TASK STATEMENT: Return all lines of the data in which the string "binary" occurs.
---------------
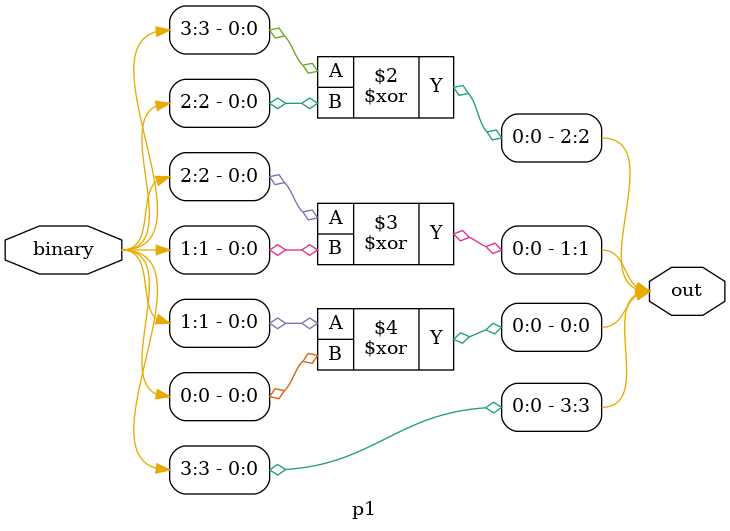
<source format=v>
module p1(out,binary);
	output [3:0] out;
	input [3:0] binary;
	and gray4(out[3],binary[3],binary[3]);
	xor gray3(out[2],binary[3],binary[2]);
	xor gray2(out[1],binary[2],binary[1]);
	xor gray1(out[0],binary[1],binary[0]);
endmodule

</source>
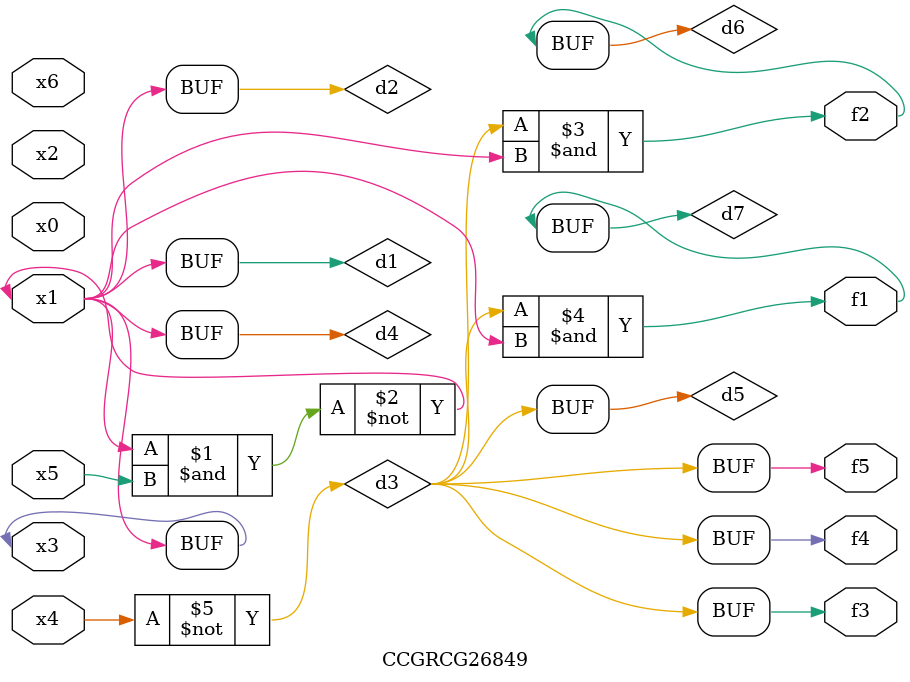
<source format=v>
module CCGRCG26849(
	input x0, x1, x2, x3, x4, x5, x6,
	output f1, f2, f3, f4, f5
);

	wire d1, d2, d3, d4, d5, d6, d7;

	buf (d1, x1, x3);
	nand (d2, x1, x5);
	not (d3, x4);
	buf (d4, d1, d2);
	buf (d5, d3);
	and (d6, d3, d4);
	and (d7, d3, d4);
	assign f1 = d7;
	assign f2 = d6;
	assign f3 = d5;
	assign f4 = d5;
	assign f5 = d5;
endmodule

</source>
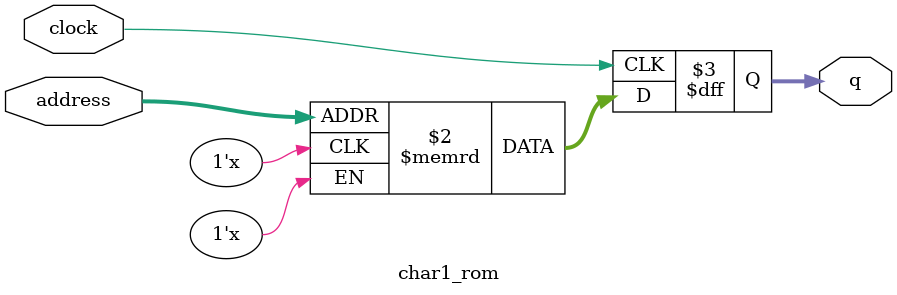
<source format=sv>
module char1_rom (
	input logic clock,
	input logic [12:0] address,
	output logic [5:0] q
);

logic [5:0] memory [0:4799] /* synthesis ram_init_file = "./char1/char1.COE" */;

always_ff @ (posedge clock) begin
	q <= memory[address];
end

endmodule

</source>
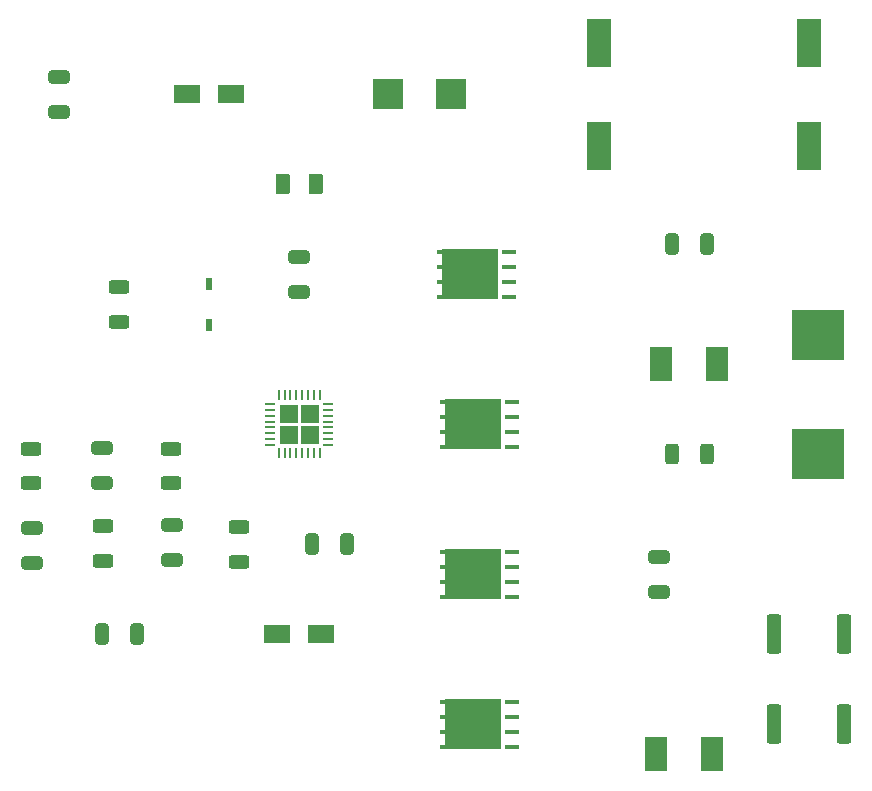
<source format=gtp>
%TF.GenerationSoftware,KiCad,Pcbnew,7.0.2*%
%TF.CreationDate,2023-06-26T22:08:20-07:00*%
%TF.ProjectId,19V 10A Standalone,31395620-3130-4412-9053-74616e64616c,rev?*%
%TF.SameCoordinates,Original*%
%TF.FileFunction,Paste,Top*%
%TF.FilePolarity,Positive*%
%FSLAX46Y46*%
G04 Gerber Fmt 4.6, Leading zero omitted, Abs format (unit mm)*
G04 Created by KiCad (PCBNEW 7.0.2) date 2023-06-26 22:08:20*
%MOMM*%
%LPD*%
G01*
G04 APERTURE LIST*
G04 Aperture macros list*
%AMRoundRect*
0 Rectangle with rounded corners*
0 $1 Rounding radius*
0 $2 $3 $4 $5 $6 $7 $8 $9 X,Y pos of 4 corners*
0 Add a 4 corners polygon primitive as box body*
4,1,4,$2,$3,$4,$5,$6,$7,$8,$9,$2,$3,0*
0 Add four circle primitives for the rounded corners*
1,1,$1+$1,$2,$3*
1,1,$1+$1,$4,$5*
1,1,$1+$1,$6,$7*
1,1,$1+$1,$8,$9*
0 Add four rect primitives between the rounded corners*
20,1,$1+$1,$2,$3,$4,$5,0*
20,1,$1+$1,$4,$5,$6,$7,0*
20,1,$1+$1,$6,$7,$8,$9,0*
20,1,$1+$1,$8,$9,$2,$3,0*%
G04 Aperture macros list end*
%ADD10R,2.184400X1.625600*%
%ADD11RoundRect,0.250000X-0.625000X0.312500X-0.625000X-0.312500X0.625000X-0.312500X0.625000X0.312500X0*%
%ADD12R,2.000000X4.100000*%
%ADD13RoundRect,0.250000X-0.375000X-0.625000X0.375000X-0.625000X0.375000X0.625000X-0.375000X0.625000X0*%
%ADD14RoundRect,0.250000X0.650000X-0.325000X0.650000X0.325000X-0.650000X0.325000X-0.650000X-0.325000X0*%
%ADD15RoundRect,0.250000X0.625000X-0.312500X0.625000X0.312500X-0.625000X0.312500X-0.625000X-0.312500X0*%
%ADD16R,4.521200X4.241800*%
%ADD17R,1.143000X0.431800*%
%ADD18R,0.965200X0.431800*%
%ADD19R,4.700600X4.241800*%
%ADD20RoundRect,0.250000X-0.650000X0.325000X-0.650000X-0.325000X0.650000X-0.325000X0.650000X0.325000X0*%
%ADD21R,1.917700X2.997200*%
%ADD22RoundRect,0.250000X-0.362500X-1.425000X0.362500X-1.425000X0.362500X1.425000X-0.362500X1.425000X0*%
%ADD23R,2.560396X2.499995*%
%ADD24R,0.804800X0.249200*%
%ADD25R,0.249200X0.804800*%
%ADD26RoundRect,0.250000X-0.312500X-0.625000X0.312500X-0.625000X0.312500X0.625000X-0.312500X0.625000X0*%
%ADD27RoundRect,0.250000X0.325000X0.650000X-0.325000X0.650000X-0.325000X-0.650000X0.325000X-0.650000X0*%
%ADD28RoundRect,0.250000X-0.325000X-0.650000X0.325000X-0.650000X0.325000X0.650000X-0.325000X0.650000X0*%
%ADD29R,0.600800X1.111200*%
G04 APERTURE END LIST*
G36*
X121820000Y-73560000D02*
G01*
X120245000Y-73560000D01*
X120245000Y-71985000D01*
X121820000Y-71985000D01*
X121820000Y-73560000D01*
G37*
G36*
X121820000Y-75335000D02*
G01*
X120245000Y-75335000D01*
X120245000Y-73760000D01*
X121820000Y-73760000D01*
X121820000Y-75335000D01*
G37*
G36*
X123595000Y-73560000D02*
G01*
X122020000Y-73560000D01*
X122020000Y-71985000D01*
X123595000Y-71985000D01*
X123595000Y-73560000D01*
G37*
G36*
X123595000Y-75335000D02*
G01*
X122020000Y-75335000D01*
X122020000Y-73760000D01*
X123595000Y-73760000D01*
X123595000Y-75335000D01*
G37*
D10*
X112445800Y-45720000D03*
X116154200Y-45720000D03*
D11*
X116840000Y-82357500D03*
X116840000Y-85282500D03*
D12*
X147320000Y-50070000D03*
X147320000Y-41370000D03*
D13*
X120520000Y-53340000D03*
X123320000Y-53340000D03*
D14*
X99253339Y-85351580D03*
X99253339Y-82401580D03*
D15*
X105326697Y-85185046D03*
X105326697Y-82260046D03*
D10*
X120065800Y-91440000D03*
X123774200Y-91440000D03*
D16*
X165798500Y-66045001D03*
X165798500Y-76194999D03*
D15*
X111044840Y-78641718D03*
X111044840Y-75716718D03*
D17*
X139966700Y-75565000D03*
X139966700Y-74295000D03*
X139966700Y-73025000D03*
X139966700Y-71755000D03*
D18*
X134264400Y-71755000D03*
X134264400Y-73025000D03*
X134264400Y-74295000D03*
D19*
X136614700Y-73660000D03*
D18*
X134264400Y-75565000D03*
D20*
X101600000Y-44245000D03*
X101600000Y-47195000D03*
D17*
X139966700Y-100965000D03*
X139966700Y-99695000D03*
X139966700Y-98425000D03*
X139966700Y-97155000D03*
D18*
X134264400Y-97155000D03*
X134264400Y-98425000D03*
X134264400Y-99695000D03*
D19*
X136614700Y-99060000D03*
D18*
X134264400Y-100965000D03*
D20*
X111131291Y-82167392D03*
X111131291Y-85117392D03*
D21*
X152148950Y-101600000D03*
X156886050Y-101600000D03*
D22*
X162137500Y-99060000D03*
X168062500Y-99060000D03*
D11*
X106680000Y-62037500D03*
X106680000Y-64962500D03*
D22*
X162137500Y-91440000D03*
X168062500Y-91440000D03*
D23*
X129407806Y-45720000D03*
X134752194Y-45720000D03*
D21*
X152571450Y-68580000D03*
X157308550Y-68580000D03*
D24*
X119467600Y-71910001D03*
X119467600Y-72410000D03*
X119467600Y-72909999D03*
X119467600Y-73410000D03*
X119467600Y-73910000D03*
X119467600Y-74410001D03*
X119467600Y-74910000D03*
X119467600Y-75409999D03*
D25*
X120170001Y-76112400D03*
X120670000Y-76112400D03*
X121169999Y-76112400D03*
X121670000Y-76112400D03*
X122170000Y-76112400D03*
X122670001Y-76112400D03*
X123170000Y-76112400D03*
X123669999Y-76112400D03*
D24*
X124372400Y-75409999D03*
X124372400Y-74910000D03*
X124372400Y-74410001D03*
X124372400Y-73910000D03*
X124372400Y-73410000D03*
X124372400Y-72909999D03*
X124372400Y-72410000D03*
X124372400Y-71910001D03*
D25*
X123669999Y-71207600D03*
X123170000Y-71207600D03*
X122670001Y-71207600D03*
X122170000Y-71207600D03*
X121670000Y-71207600D03*
X121169999Y-71207600D03*
X120670000Y-71207600D03*
X120170001Y-71207600D03*
D26*
X153477500Y-76200000D03*
X156402500Y-76200000D03*
D12*
X165100000Y-50070000D03*
X165100000Y-41370000D03*
D20*
X121920000Y-59485000D03*
X121920000Y-62435000D03*
D17*
X139966700Y-88265000D03*
X139966700Y-86995000D03*
X139966700Y-85725000D03*
X139966700Y-84455000D03*
D18*
X134264400Y-84455000D03*
X134264400Y-85725000D03*
X134264400Y-86995000D03*
D19*
X136614700Y-86360000D03*
D18*
X134264400Y-88265000D03*
D14*
X105213005Y-78638651D03*
X105213005Y-75688651D03*
X152400000Y-87835000D03*
X152400000Y-84885000D03*
D15*
X99210897Y-78630716D03*
X99210897Y-75705716D03*
D17*
X139700000Y-62865000D03*
X139700000Y-61595000D03*
X139700000Y-60325000D03*
X139700000Y-59055000D03*
D18*
X133997700Y-59055000D03*
X133997700Y-60325000D03*
X133997700Y-61595000D03*
D19*
X136348000Y-60960000D03*
D18*
X133997700Y-62865000D03*
D27*
X125935000Y-83820000D03*
X122985000Y-83820000D03*
D28*
X153465000Y-58420000D03*
X156415000Y-58420000D03*
D27*
X108155000Y-91440000D03*
X105205000Y-91440000D03*
D29*
X114300000Y-61775000D03*
X114300000Y-65225000D03*
M02*

</source>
---------------
SOLUTION BELOW:
module p1(out,binary);
	input [3:0] binary;
	and gray4(out[3],binary[3],binary[3]);
	xor gray3(out[2],binary[3],binary[2]);
	xor gray2(out[1],binary[2],binary[1]);
	xor gray1(out[0],binary[1],binary[0]);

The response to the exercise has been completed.